A one-state solution does not eliminate the possibility of civil war. Instead of a conflict between the State of Israel and a Jewish rebel group, the conflict within one state will be between ethnic, religious and linguistic groups. For all the reasons I have mentioned, the Jewish ethnic group will not agree to relinquish its privileges in order to establish a system of equality between Jews and Palestinian Arabs.

Israel's GDP per capita for 2017 was $ 36,000 and $ 250, compared to $ 3,000 in the Palestinian territories. Even if this huge gap is reduced, many of them will separate rich and powerful Jews from Palestinian Arabs, not because they are the least qualified, but because of the Jews' attachment to supreme control.

Given Jewish superiority in all domains, with the exception of demography, there is no chance that Jews will get high positions in the status of a single state and will not be able to manage their resources further to maintain their status. On the reality of demographic equality between the two ethnic groups, the Palestinians will not agree to be in a lower position. In short, a one-state solution is a guaranteed recipe for ongoing civil war, as in the Balkans with the break-up of Yugoslavia or in Lebanon.

The debate over the civil war is taboo in Israeli society. The dominant slogan is "Jew does not evict a Jew."
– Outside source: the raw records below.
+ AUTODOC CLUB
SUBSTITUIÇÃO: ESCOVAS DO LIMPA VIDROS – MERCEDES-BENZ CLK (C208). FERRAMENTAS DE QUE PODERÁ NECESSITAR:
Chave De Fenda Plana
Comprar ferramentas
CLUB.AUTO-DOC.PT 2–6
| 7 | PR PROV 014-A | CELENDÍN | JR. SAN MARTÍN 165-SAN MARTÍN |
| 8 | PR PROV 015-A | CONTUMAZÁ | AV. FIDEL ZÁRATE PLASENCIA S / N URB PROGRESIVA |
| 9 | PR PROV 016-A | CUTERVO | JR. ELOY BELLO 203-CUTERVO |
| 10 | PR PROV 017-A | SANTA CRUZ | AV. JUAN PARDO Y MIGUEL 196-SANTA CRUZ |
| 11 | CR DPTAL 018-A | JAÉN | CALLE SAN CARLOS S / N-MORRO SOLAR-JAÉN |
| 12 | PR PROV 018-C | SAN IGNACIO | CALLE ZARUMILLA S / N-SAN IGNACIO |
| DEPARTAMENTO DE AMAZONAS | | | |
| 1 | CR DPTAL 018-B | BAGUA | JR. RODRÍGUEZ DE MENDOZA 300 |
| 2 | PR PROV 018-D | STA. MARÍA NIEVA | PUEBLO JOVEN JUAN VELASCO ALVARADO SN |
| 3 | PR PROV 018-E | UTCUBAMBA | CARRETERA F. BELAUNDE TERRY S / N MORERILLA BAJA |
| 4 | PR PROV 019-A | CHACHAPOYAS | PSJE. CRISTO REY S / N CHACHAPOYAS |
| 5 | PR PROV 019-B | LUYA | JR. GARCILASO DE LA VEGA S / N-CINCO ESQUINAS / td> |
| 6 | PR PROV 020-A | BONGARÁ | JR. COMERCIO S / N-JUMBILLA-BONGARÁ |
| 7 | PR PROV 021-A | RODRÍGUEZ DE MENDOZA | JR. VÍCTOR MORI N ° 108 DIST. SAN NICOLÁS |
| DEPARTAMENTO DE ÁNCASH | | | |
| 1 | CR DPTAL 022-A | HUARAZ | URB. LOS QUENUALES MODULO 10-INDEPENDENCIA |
There is no doubt that the events that will accompany the liberation of the West Bank and the Gaza Strip and full Palestinian sovereignty with East Jerusalem, and with the return of the refugees, will be a shock to Israeli society.
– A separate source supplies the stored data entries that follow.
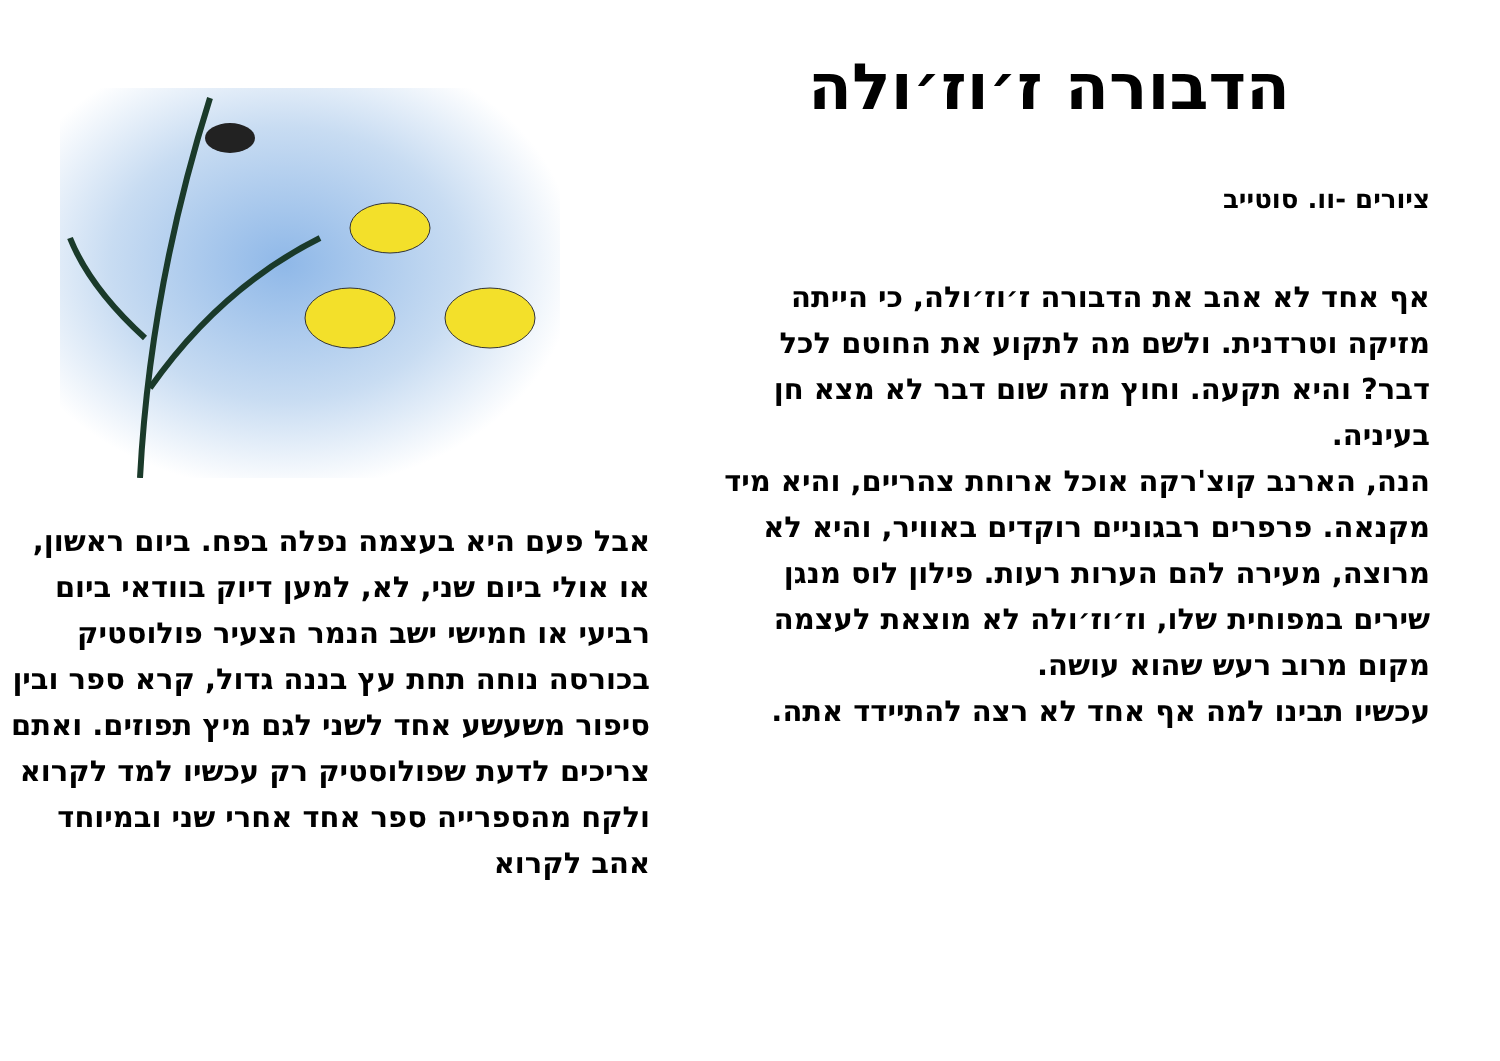הדבורה ז׳וז׳ולה
ציורים -וו. סוטייב
אף אחד לא אהב את הדבורה ז׳וז׳ולה, כי הייתה מזיקה וטרדנית. ולשם מה לתקוע את החוטם לכל דבר? והיא תקעה. וחוץ מזה שום דבר לא מצא חן בעיניה.
הנה, הארנב קוצ'רקה אוכל ארוחת צהריים, והיא מיד מקנאה. פרפרים רבגוניים רוקדים באוויר, והיא לא מרוצה, מעירה להם הערות רעות. פילון לוס מנגן שירים במפוחית שלו, וז׳וז׳ולה לא מוצאת לעצמה מקום מרוב רעש שהוא עושה.
עכשיו תבינו למה אף אחד לא רצה להתיידד אתה.
אבל פעם היא בעצמה נפלה בפח. ביום ראשון, או אולי ביום שני, לא, למען דיוק בוודאי ביום רביעי או חמישי ישב הנמר הצעיר פולוסטיק בכורסה נוחה תחת עץ בננה גדול, קרא ספר ובין סיפור משעשע אחד לשני לגם מיץ תפוזים. ואתם צריכים לדעת שפולוסטיק רק עכשיו למד לקרוא ולקח מהספרייה ספר אחד אחרי שני ובמיוחד אהב לקרוא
The settlement is not only an ideological investment and the transfer of settlers to the Palestinian territories, but also the creation of jobs for hundreds of thousands or millions of Israelis, as well as profits from the export of technical knowledge and security products that ensure Israel's control over the Palestinian population and land.

• No colonial power has abandoned a colony for reasons of morality or recognition of human rights.

Menachem Klein - Professor Menachem Klein teaches political science at Bar-Ilan University and is the author of "Shared Life - Arabs and Jews in Jerusalem, Jaffa and Hebron" (2014). His latest book, "Arafat and Abbas, Photographs of Leadership in a Deferred State" was published in October.